I got lucky with my UK pressing so compared with my A2/B2 Harvest original. Agree there is a tad more heft on drums and bass is more prominent. Also clearer separation of instruments allows a deeper view into the music allowing organ, synths etc. To be picked out. But I find vocals and acoustic guitars to be less natural and there seems to be less decay on the notes. This gives a well delineated presentation but rather loses the oppressive quality of the original, which is rather the point I thought.

kimi imacman's picture

..in that at first playing I had one massive pop but after that was pretty much flawless. Examining the record closely I found what looked like a piece of vinyl stuck in the groove and it didn’t want to shift.

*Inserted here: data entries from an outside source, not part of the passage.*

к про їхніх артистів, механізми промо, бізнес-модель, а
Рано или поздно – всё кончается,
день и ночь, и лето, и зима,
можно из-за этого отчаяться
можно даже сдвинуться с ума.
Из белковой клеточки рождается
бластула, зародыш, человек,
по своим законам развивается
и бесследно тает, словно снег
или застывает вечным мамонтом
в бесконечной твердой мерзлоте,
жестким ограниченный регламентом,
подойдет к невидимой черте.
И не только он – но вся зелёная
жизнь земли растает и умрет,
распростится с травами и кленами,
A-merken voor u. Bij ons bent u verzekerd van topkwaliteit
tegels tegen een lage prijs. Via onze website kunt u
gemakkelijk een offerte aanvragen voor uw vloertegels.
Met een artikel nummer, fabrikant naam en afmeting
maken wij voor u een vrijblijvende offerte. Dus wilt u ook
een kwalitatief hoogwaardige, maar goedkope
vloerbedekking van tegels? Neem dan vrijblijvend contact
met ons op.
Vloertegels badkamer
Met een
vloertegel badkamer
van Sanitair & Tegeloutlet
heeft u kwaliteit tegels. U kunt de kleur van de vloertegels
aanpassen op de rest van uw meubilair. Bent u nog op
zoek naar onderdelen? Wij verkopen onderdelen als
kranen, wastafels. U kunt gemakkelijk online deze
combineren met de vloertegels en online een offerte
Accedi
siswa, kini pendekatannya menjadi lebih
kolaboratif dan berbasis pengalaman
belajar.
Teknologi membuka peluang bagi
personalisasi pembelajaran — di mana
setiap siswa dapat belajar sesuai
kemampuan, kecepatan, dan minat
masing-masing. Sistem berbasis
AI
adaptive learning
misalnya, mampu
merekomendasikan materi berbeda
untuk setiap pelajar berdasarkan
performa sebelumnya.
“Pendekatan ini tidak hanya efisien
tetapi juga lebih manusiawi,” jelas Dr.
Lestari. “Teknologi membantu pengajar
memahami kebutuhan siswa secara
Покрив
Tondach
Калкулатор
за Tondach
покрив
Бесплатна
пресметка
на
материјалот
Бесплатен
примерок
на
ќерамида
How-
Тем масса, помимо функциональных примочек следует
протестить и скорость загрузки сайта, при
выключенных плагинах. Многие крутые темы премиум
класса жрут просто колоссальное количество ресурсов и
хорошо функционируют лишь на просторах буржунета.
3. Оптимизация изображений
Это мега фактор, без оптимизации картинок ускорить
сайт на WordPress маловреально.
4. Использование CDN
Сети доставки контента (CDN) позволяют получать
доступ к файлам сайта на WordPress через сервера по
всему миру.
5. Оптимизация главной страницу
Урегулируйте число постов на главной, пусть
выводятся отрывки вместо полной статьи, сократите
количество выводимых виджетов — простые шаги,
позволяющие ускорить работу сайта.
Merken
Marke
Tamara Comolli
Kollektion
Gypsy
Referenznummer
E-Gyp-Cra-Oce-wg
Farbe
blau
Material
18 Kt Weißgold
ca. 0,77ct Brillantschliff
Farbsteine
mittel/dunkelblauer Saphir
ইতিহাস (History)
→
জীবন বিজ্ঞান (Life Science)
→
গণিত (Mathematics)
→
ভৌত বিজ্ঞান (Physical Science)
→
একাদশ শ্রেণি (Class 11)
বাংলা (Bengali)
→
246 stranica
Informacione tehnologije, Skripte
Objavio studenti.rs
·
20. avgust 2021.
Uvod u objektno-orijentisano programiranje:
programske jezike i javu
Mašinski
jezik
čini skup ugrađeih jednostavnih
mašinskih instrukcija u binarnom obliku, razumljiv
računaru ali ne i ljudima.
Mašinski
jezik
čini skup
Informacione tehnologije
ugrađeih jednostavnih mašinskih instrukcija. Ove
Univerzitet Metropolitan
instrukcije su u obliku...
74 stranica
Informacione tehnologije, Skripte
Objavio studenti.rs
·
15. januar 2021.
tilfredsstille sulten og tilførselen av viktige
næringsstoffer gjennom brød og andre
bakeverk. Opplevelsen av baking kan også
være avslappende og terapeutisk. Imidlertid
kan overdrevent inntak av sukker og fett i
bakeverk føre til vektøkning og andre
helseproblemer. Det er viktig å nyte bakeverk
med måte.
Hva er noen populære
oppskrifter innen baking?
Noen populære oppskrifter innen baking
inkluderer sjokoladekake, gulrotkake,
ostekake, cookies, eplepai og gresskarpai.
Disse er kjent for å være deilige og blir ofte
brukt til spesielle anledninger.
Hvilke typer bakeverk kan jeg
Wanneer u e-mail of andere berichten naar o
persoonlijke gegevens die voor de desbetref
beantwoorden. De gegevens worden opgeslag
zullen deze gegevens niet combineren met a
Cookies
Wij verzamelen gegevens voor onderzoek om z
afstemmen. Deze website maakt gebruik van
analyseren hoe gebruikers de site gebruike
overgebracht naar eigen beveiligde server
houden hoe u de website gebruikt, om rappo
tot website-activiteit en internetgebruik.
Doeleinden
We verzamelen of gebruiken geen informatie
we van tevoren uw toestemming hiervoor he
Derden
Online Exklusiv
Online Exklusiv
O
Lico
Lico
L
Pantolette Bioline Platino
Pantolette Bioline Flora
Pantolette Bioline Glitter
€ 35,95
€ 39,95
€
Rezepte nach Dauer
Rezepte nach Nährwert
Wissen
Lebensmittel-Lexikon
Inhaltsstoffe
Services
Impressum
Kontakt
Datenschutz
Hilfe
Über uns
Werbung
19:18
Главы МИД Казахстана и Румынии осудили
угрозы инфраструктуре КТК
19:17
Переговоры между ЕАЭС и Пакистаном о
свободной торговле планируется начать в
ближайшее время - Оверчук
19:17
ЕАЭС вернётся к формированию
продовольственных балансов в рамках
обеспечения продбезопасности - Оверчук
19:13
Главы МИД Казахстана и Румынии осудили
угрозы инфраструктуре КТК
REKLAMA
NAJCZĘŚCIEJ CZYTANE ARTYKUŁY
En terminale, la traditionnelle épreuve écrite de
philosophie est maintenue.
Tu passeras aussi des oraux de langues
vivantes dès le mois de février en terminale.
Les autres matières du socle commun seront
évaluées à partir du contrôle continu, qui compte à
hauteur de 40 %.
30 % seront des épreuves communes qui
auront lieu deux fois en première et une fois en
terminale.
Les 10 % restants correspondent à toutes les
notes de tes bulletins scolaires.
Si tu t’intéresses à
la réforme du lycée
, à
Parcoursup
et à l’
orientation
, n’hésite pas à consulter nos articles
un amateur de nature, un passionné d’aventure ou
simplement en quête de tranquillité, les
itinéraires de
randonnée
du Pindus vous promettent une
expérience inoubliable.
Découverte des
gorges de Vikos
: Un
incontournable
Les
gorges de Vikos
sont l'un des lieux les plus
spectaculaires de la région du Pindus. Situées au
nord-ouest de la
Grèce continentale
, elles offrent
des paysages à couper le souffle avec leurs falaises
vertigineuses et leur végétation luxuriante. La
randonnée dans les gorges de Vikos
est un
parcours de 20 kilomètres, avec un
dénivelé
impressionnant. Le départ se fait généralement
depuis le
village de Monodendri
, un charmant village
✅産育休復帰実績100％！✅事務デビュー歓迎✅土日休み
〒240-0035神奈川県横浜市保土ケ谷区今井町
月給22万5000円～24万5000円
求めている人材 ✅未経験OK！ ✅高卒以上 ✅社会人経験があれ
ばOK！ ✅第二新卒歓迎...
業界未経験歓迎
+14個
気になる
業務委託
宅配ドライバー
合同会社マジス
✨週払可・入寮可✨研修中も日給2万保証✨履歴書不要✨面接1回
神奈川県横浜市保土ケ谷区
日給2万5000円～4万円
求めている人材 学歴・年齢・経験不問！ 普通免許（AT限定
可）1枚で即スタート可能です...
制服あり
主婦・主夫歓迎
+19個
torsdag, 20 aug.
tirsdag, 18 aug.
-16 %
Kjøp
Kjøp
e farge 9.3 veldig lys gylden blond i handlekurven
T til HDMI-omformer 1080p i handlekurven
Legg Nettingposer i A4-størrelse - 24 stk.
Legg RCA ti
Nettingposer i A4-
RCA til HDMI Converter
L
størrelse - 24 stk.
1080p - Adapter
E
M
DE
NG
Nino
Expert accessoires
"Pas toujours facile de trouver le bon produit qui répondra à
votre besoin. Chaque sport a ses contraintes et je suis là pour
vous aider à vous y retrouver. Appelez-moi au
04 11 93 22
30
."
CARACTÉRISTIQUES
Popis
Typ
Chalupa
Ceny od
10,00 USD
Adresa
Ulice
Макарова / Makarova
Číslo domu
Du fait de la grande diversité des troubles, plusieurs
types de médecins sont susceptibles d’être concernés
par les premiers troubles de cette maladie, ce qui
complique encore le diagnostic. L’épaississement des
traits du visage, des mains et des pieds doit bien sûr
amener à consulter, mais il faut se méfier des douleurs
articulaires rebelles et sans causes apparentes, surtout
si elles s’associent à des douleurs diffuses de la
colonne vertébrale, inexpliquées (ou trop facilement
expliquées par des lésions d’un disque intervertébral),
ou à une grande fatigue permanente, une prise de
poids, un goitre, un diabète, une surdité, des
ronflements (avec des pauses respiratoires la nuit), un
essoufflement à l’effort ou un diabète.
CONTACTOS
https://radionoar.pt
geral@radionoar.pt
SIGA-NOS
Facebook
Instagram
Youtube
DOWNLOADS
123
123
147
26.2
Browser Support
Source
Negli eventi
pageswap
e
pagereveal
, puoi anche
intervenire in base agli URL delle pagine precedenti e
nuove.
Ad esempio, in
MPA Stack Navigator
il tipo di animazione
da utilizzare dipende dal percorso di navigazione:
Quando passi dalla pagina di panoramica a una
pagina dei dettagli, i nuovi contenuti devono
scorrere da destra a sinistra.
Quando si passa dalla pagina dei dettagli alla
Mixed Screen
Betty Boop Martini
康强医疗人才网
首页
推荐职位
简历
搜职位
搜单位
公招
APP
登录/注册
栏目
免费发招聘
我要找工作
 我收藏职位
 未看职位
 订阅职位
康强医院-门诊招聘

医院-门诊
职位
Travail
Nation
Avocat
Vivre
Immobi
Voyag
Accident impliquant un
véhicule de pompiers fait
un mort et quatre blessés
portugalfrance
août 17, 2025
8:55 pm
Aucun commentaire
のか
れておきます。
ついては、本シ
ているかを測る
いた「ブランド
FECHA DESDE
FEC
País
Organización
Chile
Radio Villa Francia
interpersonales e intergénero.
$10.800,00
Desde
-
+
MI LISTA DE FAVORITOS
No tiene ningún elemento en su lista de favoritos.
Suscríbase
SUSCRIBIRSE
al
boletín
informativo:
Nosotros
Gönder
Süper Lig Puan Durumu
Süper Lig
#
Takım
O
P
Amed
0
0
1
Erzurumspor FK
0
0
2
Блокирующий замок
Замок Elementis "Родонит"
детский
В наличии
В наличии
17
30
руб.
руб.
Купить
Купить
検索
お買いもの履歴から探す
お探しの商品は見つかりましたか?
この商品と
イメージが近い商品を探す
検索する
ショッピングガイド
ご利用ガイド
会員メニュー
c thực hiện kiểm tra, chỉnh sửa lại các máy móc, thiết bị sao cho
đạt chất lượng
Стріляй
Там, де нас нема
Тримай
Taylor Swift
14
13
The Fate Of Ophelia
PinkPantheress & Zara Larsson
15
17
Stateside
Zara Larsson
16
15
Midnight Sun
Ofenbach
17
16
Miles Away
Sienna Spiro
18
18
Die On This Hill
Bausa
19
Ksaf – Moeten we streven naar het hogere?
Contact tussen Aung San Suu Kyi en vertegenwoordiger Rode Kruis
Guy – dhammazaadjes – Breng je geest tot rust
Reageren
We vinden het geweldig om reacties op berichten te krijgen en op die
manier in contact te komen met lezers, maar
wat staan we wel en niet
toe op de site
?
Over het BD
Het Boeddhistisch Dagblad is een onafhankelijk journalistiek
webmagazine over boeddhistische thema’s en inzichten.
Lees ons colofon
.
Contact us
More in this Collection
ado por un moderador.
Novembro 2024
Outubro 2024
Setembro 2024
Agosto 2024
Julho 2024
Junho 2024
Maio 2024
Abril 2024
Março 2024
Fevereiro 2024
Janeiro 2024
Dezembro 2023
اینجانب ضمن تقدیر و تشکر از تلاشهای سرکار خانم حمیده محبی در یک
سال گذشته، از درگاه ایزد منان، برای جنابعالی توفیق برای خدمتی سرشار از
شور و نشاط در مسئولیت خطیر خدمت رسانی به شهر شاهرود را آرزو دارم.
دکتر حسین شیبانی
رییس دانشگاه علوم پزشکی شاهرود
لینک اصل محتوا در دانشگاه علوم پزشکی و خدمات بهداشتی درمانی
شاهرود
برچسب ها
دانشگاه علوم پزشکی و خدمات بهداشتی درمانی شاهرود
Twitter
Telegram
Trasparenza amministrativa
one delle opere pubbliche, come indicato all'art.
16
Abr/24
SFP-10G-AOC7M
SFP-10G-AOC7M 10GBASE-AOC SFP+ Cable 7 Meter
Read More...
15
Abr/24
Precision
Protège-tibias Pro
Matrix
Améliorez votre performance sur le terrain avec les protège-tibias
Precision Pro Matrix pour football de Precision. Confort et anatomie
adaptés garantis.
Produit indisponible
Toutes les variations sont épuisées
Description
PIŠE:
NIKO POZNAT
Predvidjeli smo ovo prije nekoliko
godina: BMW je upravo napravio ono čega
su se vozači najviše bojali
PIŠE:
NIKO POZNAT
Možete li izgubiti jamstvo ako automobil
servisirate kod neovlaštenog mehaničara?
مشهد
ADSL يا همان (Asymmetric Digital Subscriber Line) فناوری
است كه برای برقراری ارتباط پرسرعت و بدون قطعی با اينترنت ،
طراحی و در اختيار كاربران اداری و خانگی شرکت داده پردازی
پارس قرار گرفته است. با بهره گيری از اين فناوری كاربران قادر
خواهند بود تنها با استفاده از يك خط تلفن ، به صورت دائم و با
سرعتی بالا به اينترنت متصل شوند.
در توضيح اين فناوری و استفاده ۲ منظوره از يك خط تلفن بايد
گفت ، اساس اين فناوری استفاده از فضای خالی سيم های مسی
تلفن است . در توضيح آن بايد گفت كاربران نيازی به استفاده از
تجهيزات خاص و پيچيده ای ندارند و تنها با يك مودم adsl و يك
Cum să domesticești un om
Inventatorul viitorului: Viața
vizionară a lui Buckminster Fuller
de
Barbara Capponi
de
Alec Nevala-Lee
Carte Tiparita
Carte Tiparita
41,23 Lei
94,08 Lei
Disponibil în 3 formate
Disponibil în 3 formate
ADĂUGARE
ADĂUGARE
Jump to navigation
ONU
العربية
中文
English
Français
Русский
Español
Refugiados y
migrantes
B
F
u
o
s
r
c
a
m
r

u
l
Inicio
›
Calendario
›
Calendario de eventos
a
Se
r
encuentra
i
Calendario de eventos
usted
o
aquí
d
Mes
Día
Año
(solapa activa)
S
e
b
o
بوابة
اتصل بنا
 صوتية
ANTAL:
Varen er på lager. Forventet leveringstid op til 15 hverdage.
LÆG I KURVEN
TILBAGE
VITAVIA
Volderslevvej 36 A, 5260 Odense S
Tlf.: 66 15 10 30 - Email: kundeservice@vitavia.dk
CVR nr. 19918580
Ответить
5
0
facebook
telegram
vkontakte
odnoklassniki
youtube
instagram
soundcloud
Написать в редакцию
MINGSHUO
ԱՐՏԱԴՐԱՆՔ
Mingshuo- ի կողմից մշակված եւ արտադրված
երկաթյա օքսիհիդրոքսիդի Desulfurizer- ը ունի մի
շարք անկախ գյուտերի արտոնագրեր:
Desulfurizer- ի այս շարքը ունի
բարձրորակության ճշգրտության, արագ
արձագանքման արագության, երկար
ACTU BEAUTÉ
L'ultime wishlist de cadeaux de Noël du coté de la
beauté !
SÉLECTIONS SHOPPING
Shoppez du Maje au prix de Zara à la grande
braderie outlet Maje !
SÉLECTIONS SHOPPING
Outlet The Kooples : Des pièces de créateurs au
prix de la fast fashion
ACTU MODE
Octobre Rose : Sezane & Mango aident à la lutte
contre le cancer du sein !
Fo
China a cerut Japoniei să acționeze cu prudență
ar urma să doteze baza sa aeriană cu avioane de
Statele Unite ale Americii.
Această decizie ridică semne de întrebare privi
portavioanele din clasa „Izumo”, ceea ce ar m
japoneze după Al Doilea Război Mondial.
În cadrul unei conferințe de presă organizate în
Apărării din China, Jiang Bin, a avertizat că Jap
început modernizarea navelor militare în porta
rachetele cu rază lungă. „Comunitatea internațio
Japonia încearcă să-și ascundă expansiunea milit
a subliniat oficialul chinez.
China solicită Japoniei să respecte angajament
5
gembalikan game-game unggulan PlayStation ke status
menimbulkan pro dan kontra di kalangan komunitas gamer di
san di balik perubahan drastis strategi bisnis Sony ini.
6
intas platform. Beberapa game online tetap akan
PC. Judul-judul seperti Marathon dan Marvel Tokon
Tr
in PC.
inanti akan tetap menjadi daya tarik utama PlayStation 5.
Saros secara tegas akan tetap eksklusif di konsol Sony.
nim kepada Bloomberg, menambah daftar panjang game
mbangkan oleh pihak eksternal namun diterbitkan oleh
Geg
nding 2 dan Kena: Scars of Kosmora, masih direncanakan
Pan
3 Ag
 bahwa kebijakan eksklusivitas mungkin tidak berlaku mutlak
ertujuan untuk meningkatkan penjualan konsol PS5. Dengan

I feared it was the issue others were having and it was a dud pressing but with an easy Amazon returns policy I went for it with my finger nail though with the groove not across it.. Bingo, it popped out so now mine is fab!

On a different note. In the review you said the mix was almost perfect but I don’t think you said how or did I miss that?

garrard701's picture

I do not care for the new cover. I see what they're going for, and the image itself is a beautiful photograph, but it's like reissuing the first VU album with a photograph of an actual banana.
Anyhow, Sowerby's comments about sound quality are spot-on. It almost sounds too clean to me -- but it also finally compares (sonically) with its fellow PF masterpieces from the 70s (DSOTM, WYWH, The Wall). If it had sounded like this from the outset, I could see it being a test record like the others. Nick Mason's excellent interview here shed some light on why this album originally had that slightly closed-in texture. All that said, it's just different -- not better or worse, in my opinion.
As for the QC issue, I had the same mark on my disk as everyone else, but it was very unobtrusive. I'll see if a good cleaning removes the brief surface noise I experienced.

thoosedeloose's picture

Vinyl, both sides have scratches. Hairpinned (may be; I only got through Pigs on the Wing (Part 1) so it is mostly visually), but still produced cracks. And general noice.
Warped.
This crap is going under the sink. Out of circulation...

Note to myself; I will never, ever buy anything from Pink Floyd Records/Sony Music.